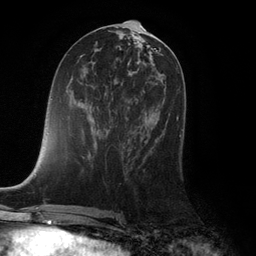
Breast MRI (dynamic contrast-enhanced), one axial slice; cropped to one breast; dynamic contrast-enhanced series, time point 2 of 6 at this slice position (early post-contrast); 3 T; TE 2.8 ms, TR 7.3 ms; 1.2 mm slice thickness; 256 × 256 image matrix, field of view 180 × 180 mm. Female patient.
Annotated regions visible in this slice (semi-automatically segmented with operator editing):
- enhancing-tissue mask used for the functional tumour volume (all voxels passing the contrast-enhancement thresholds inside the analysis volume; usually the tumour): box from (x=129, y=107) to (x=182, y=137) px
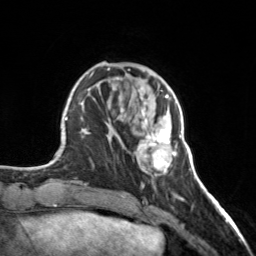
Breast MRI, one axial slice; position 48 of 160 along the scan axis; cropped to one breast; dynamic contrast-enhanced series, time point 2 of 7 at this slice position (early post-contrast); 3 T; TE 1.7 ms, TR 4.6 ms; 1 mm slice thickness; 256 × 256 image matrix. Female patient.
Annotated regions visible in this slice (semi-automatically segmented with operator editing):
- enhancing-tissue mask used for the functional tumour volume (all voxels passing the contrast-enhancement thresholds inside the analysis volume; usually the tumour): bounding box [x1, y1, x2, y2] px = [120, 98, 177, 172]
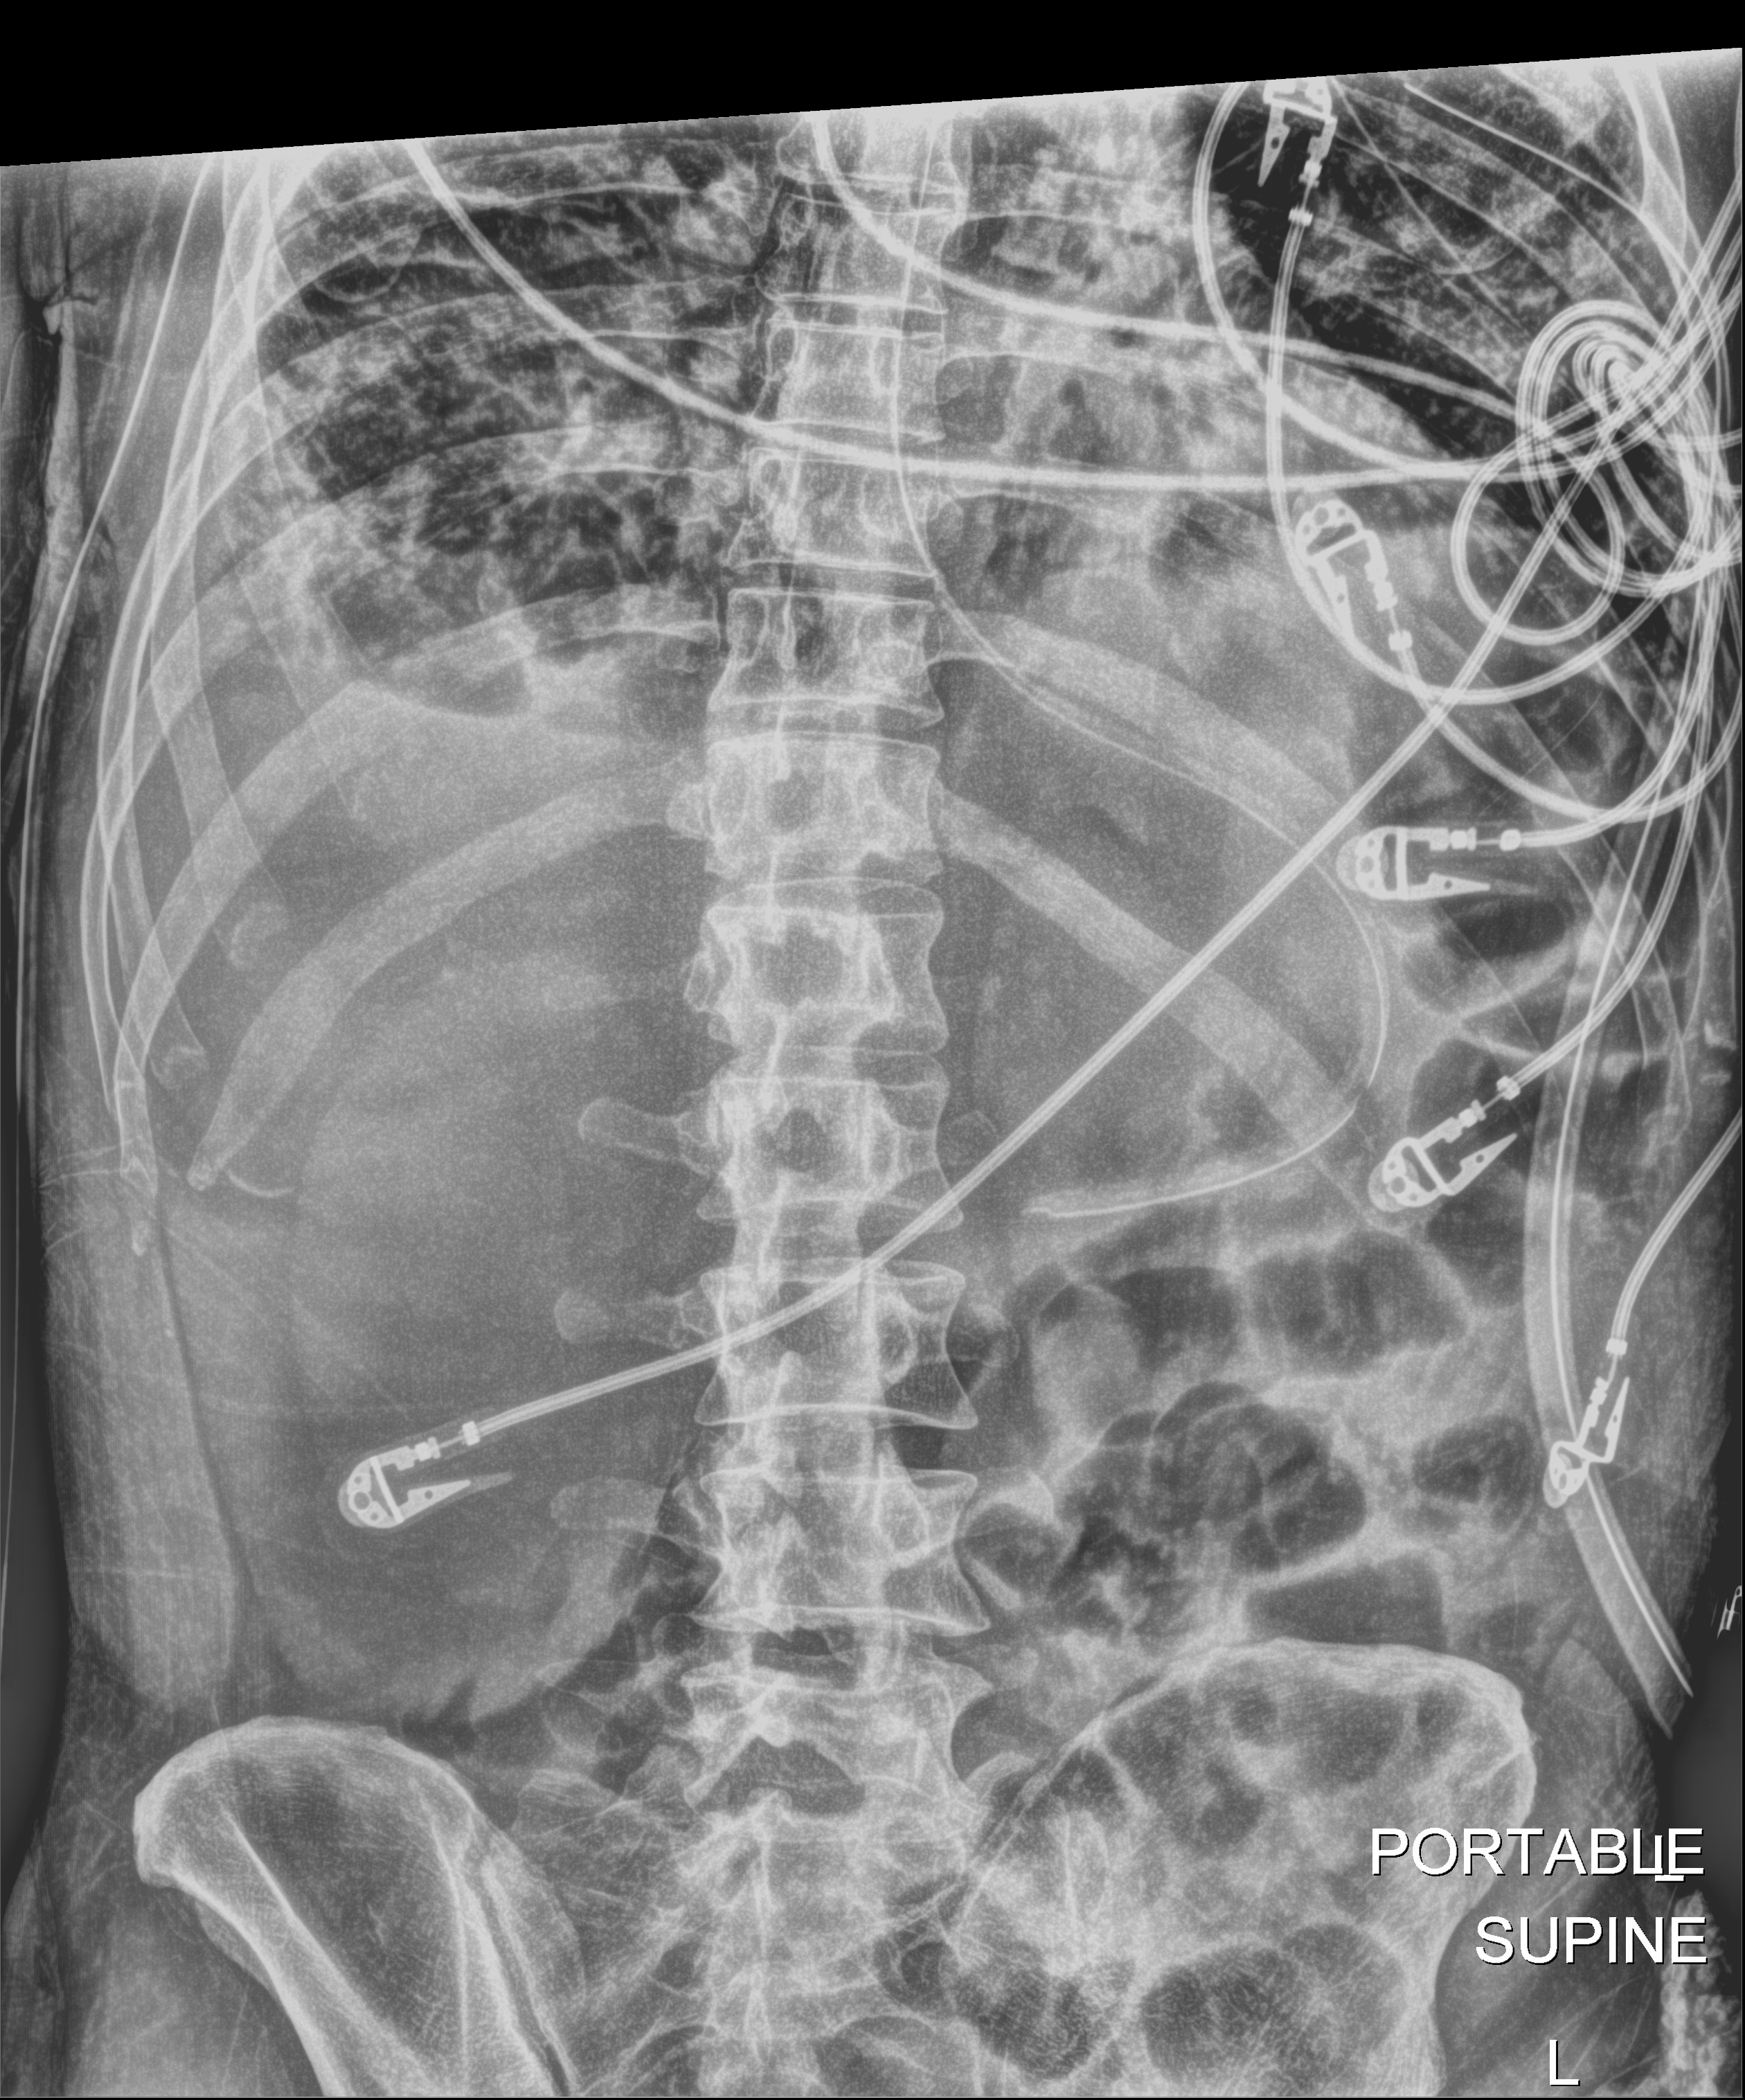
Bedside abdomen radiograph (digital radiography), anteroposterior (AP) projection. Patient hospitalised with COVID-19; male, aged 18–59 years.
Admission-level facts for this patient (not findings on this image; timing relative to this image not recorded):
- mechanically ventilated during this hospital stay: yes
- length of hospital stay: 96 days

**********

■ EXERCISE ■
Your reply should consist solely of the lines above, from the opening line through the line with "Breast MRI, one", reproduced exactly and without pictures.

■ TASK RESPONSE ■
Breast MRI (dynamic contrast-enhanced), one axial slice; cropped to one breast; dynamic contrast-enhanced series, time point 2 of 6 at this slice position (early post-contrast); 3 T; TE 2.8 ms, TR 7.3 ms; 1.2 mm slice thickness; 256 × 256 image matrix, field of view 180 × 180 mm. Female patient.
Annotated regions visible in this slice (semi-automatically segmented with operator editing):
- enhancing-tissue mask used for the functional tumour volume (all voxels passing the contrast-enhancement thresholds inside the analysis volume; usually the tumour): box from (x=129, y=107) to (x=182, y=137) px
Breast MRI, one axial slice; position 48 of 160 along the scan axis; cropped to one breast; dynamic contrast-enhanced series, time point 2 of 7 at this slice position (early post-contrast); 3 T; TE 1.7 ms, TR 4.6 ms; 1 mm slice thickness; 256 × 256 image matrix. Female patient.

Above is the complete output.